### EXERCISE DIRECTIONS
Go to the line in the entries below that holds "right knee: (136, 375)" and repeat exactly from there through the line that holds "right front paw: (386, 450)", inclusive.

### EXCERPTED RECORDS
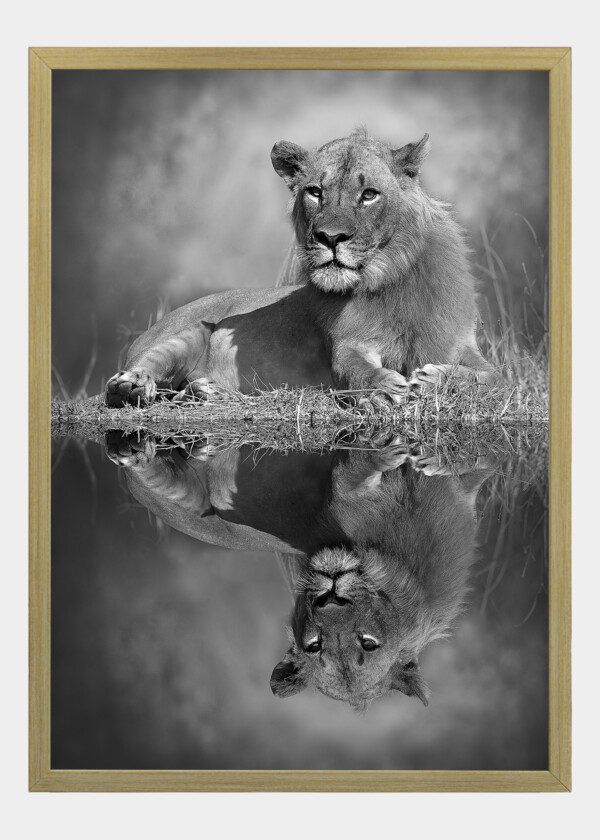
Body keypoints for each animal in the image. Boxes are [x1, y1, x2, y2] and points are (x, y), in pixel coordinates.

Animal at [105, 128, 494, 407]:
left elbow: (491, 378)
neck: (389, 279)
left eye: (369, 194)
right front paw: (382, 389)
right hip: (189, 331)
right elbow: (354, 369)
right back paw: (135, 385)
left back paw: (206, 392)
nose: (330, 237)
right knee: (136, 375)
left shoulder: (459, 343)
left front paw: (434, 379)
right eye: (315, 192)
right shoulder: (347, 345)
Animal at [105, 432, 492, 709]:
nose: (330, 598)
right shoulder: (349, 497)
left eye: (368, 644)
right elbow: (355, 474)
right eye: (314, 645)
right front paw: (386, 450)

...

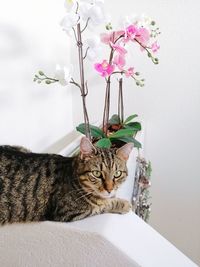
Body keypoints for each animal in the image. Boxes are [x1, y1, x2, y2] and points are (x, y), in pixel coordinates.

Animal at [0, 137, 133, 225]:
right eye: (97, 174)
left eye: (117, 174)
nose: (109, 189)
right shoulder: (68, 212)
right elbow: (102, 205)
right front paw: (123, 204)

### SOLVED PROBLEM
right knee: (136, 375)
left shoulder: (459, 343)
left front paw: (434, 379)
right eye: (315, 192)
right shoulder: (347, 345)
Animal at [105, 432, 492, 709]:
nose: (330, 598)
right shoulder: (349, 497)
left eye: (368, 644)
right elbow: (355, 474)
right eye: (314, 645)
right front paw: (386, 450)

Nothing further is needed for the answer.